Department of Health Care Policy, Harvard Medical School, Boston, MA.
Income and Benefits Policy Center, Urban Institute, Washington, DC.
Health Serv Res. 2018 Feb;53(1):138-155. doi: 10.1111/1475-6773.12640. Epub 2016 Dec 26.
To forecast out-of-pocket health care spending among older adults. Long-term forecasts allow policy makers to explore potential impacts of policy scenarios, but existing microsimulations do not incorporate details of supplemental insurance coverage and income effects on health care spending.
Dynamic microsimulation calibrated to survey and administrative data.
We augment Urban Institute's Dynamic Simulation of Income Model (DYNASIM) with modules that incorporate demand responses and economic equilibria, with dynamics driven by exogenous technological change. A lengthy technical appendix provides details of the microsimulation model and economic assumptions for readers interested in applying these techniques.

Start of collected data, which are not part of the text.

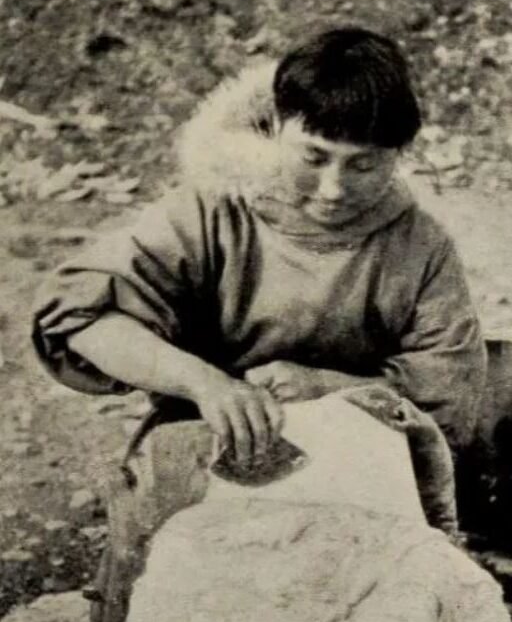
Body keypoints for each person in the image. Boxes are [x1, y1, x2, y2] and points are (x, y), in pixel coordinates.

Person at [32, 27, 486, 473]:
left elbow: (451, 391)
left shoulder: (422, 245)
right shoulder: (210, 211)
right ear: (276, 128)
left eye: (364, 166)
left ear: (397, 154)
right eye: (313, 158)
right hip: (209, 441)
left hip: (366, 453)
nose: (333, 189)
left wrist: (336, 390)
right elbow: (77, 315)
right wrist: (207, 385)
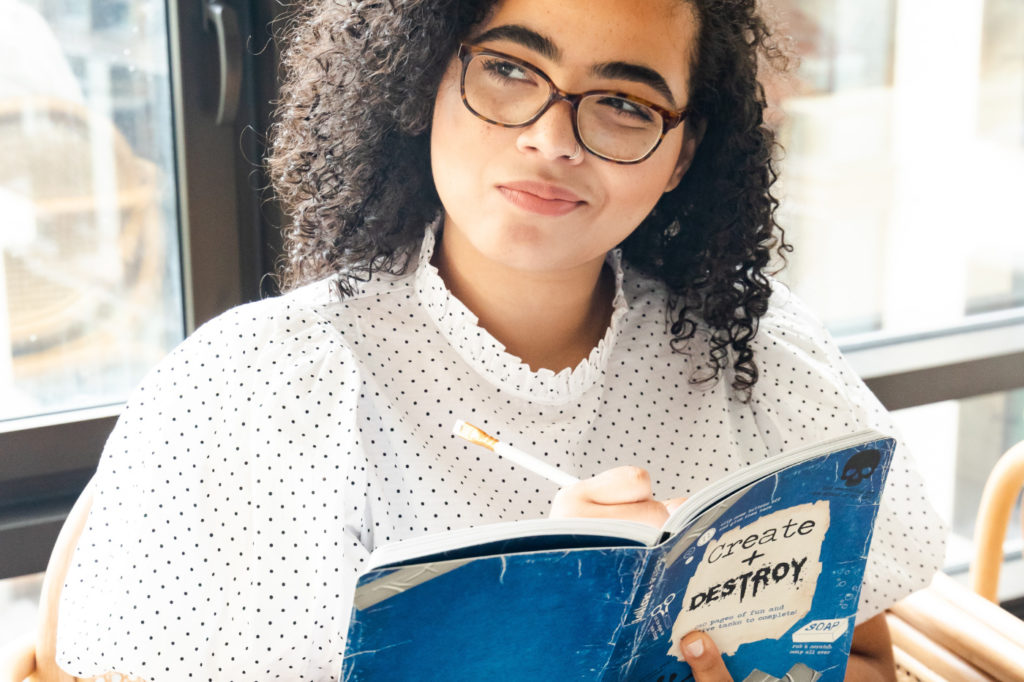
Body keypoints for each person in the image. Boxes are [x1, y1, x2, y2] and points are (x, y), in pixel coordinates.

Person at [56, 0, 946, 679]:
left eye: (625, 104)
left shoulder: (757, 358)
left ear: (681, 152)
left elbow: (870, 661)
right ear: (423, 80)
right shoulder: (257, 387)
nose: (553, 138)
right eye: (512, 71)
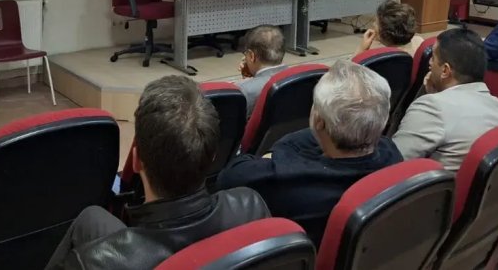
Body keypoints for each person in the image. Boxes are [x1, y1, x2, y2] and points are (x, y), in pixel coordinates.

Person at [45, 75, 270, 270]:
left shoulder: (93, 262)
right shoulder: (251, 206)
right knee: (92, 218)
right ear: (213, 157)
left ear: (136, 161)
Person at [217, 59, 401, 246]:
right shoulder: (392, 155)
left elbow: (228, 178)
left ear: (319, 121)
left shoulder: (282, 179)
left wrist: (271, 158)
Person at [392, 27, 498, 171]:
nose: (429, 63)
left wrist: (427, 98)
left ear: (445, 70)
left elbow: (393, 164)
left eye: (433, 58)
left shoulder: (431, 108)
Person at [237, 25, 287, 118]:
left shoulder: (243, 91)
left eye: (245, 54)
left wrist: (248, 83)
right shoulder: (300, 78)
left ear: (251, 56)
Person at [355, 0, 423, 56]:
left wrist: (361, 49)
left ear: (384, 34)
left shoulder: (374, 56)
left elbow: (349, 71)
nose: (373, 24)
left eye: (376, 23)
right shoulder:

The model projects total out-of-pocket spending (point of care plus premiums) as a share of income for adults aged 65 and older. People with lower incomes and poor health fare worse, despite protections of Medicaid. Spending rises 40 percent from 2012 to 2035 (from 10 to 14 percent of income) for the median beneficiary, but it increases from 5 to 25 percent of income for low-income beneficiaries and from 23 to 29 percent for the near poor who are in fair/poor health.
Despite Medicare coverage, near-poor seniors will face out-of-pocket spending that would render them, in practical terms, underinsured.
预测老年人的自付医疗保健支出。长期预测使政策制定者能够探索政策方案的潜在影响,但现有的微观模拟并未纳入补充保险覆盖范围的细节以及收入对医疗保健支出的影响。
针对调查和行政数据进行校准的动态微观模拟。
我们通过包含需求响应和经济均衡的模块来扩充 Urban Institute 的动态模拟收入模型(DYNASIM),并通过外生技术变革来推动动态变化。一份冗长的技术附录为有兴趣应用这些技术的读者提供了微观模拟模型和经济假设的详细信息。
该模型预测了 65 岁及以上成年人的自付支出(护理点加上保费)占收入的份额。尽管有医疗补助的保护,收入较低和健康状况较差的人情况更糟。中位数受益人的支出从 2012 年到 2035 年增长了 40%(从收入的 10%增加到 14%),但低收入受益人的支出从 5%增加到 25%,而健康状况一般/较差的接近贫困者的支出从 23%增加到 29%。
尽管有医疗保险覆盖,但接近贫困的老年人将面临自付支出,这实际上使他们的保险不足。